What if instead of copy-pasting the digital code, you print it onto a film, pass the light through the film onto ants, make the light kill the ants exposed, and the rest of the ants eventually go away, and now use the dead ants as another film to somehow convert that back to digital data. You can now argue you didn't copy, you taught ants, the ants learned, and they created a new program. But you will fool no one. AI models don't actually learn, they are a different way the data is stored.
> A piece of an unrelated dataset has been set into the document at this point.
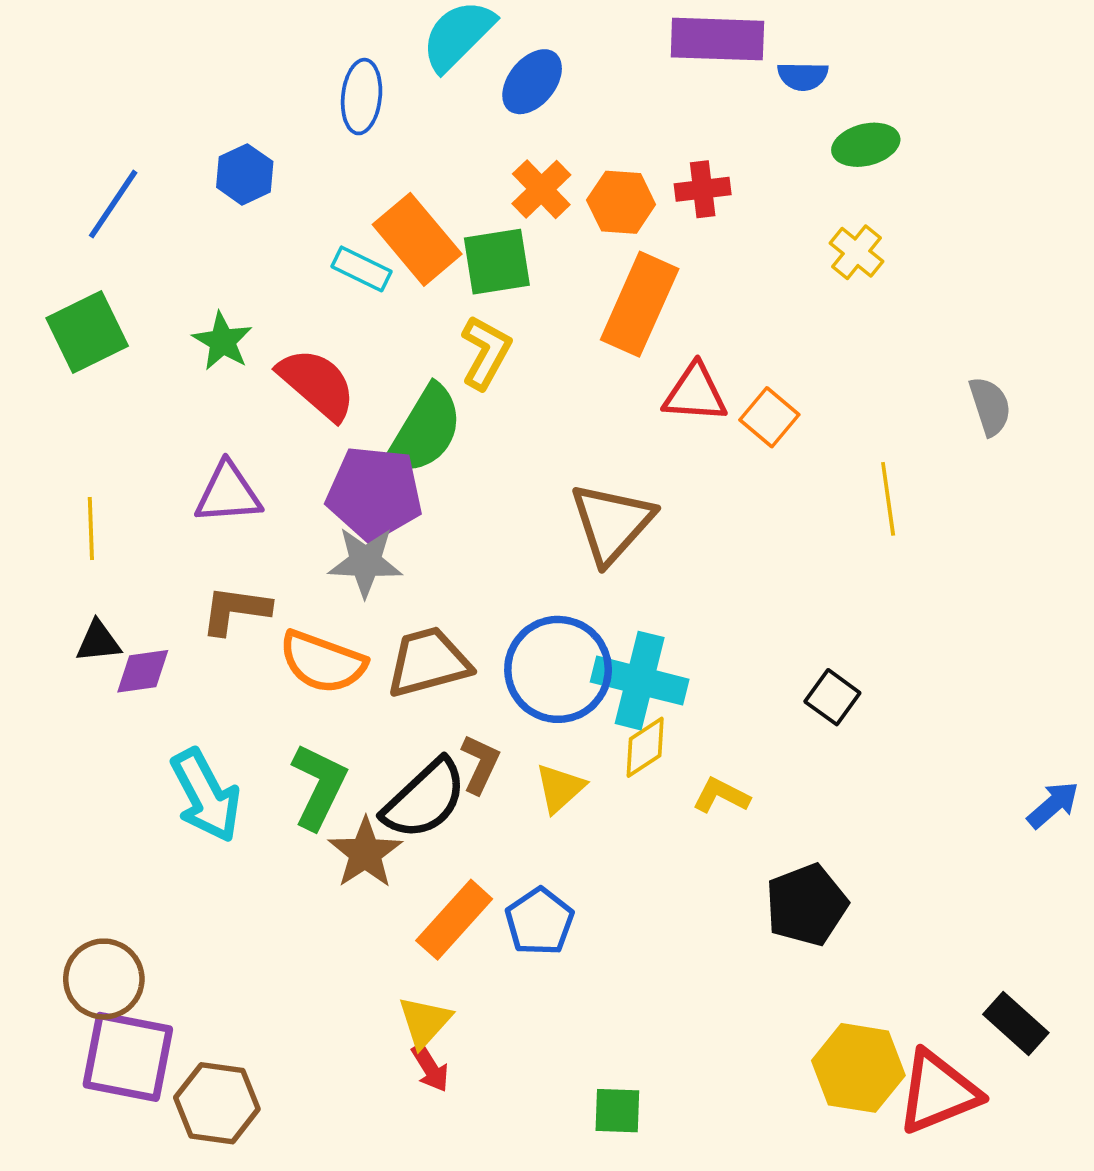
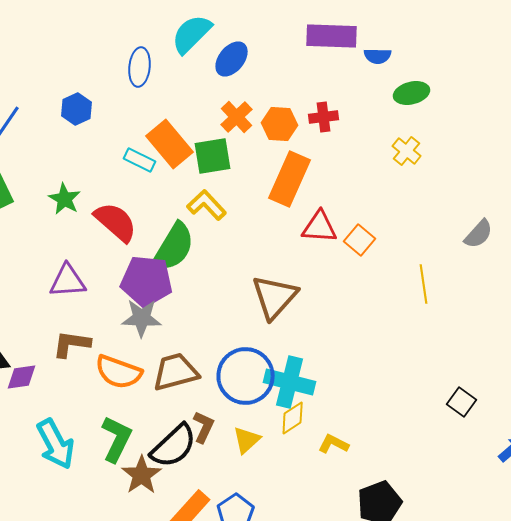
yellow L-shape: (486, 352) -> (207, 205), turned -72
gray semicircle: (990, 406) -> (479, 234), turned 60
black square: (832, 697) -> (462, 402), moved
I think when court decides if a use is fair and transformative enough, it investigates how much effort was put into this transformation: there was a lot of effort put into creating the AI, but once it was created, the effort put into any single work is nearly null, just the electricity, bandwidth, storage.


> There is some nuance here that you fail to notice or you pretend you don't see it :D

I could say the same for you:

> I can't copy-paste a computer program and resell it without a license. I can't say "Oh I've just read the bits, learned from it and based on this knowledge I created my own computer program that looks exactly the same except the author name is different in the »About...« section"

Nobody uses LLMs to copy others' code. Nobody wants a carbon-copy of someone else's software, if that's what they wanted they would have used those people's software. I mean maybe someone does but that's not the point of LLMs and it's not why people use them.

I use LLMs to write code for me some times. I am quite sure that nobody in history has ever written that code. It's not copied from anyone, it's written specifically to solve the given task. I'm sure it's similar to a lot of code out there, I mean it's not often we write truly novel stuff. But there's nothing wrong with that. Most websites are pretty similar. Most apps are pretty similar. Developers all over the world write the same-ish code every day.

And if you don't want anyone to copy your precious code then don't publish it. That's the most ironic thing about all this - you put your code on the internet for everyone to see and then you make a big deal about the possibility of an LLM copying it as a response to a prompt?

Bro if I wanted your code I could go to your public github repo and actually copy it, I don't need an LLM to do that for me. Don't publish it if you're so worried about being copied.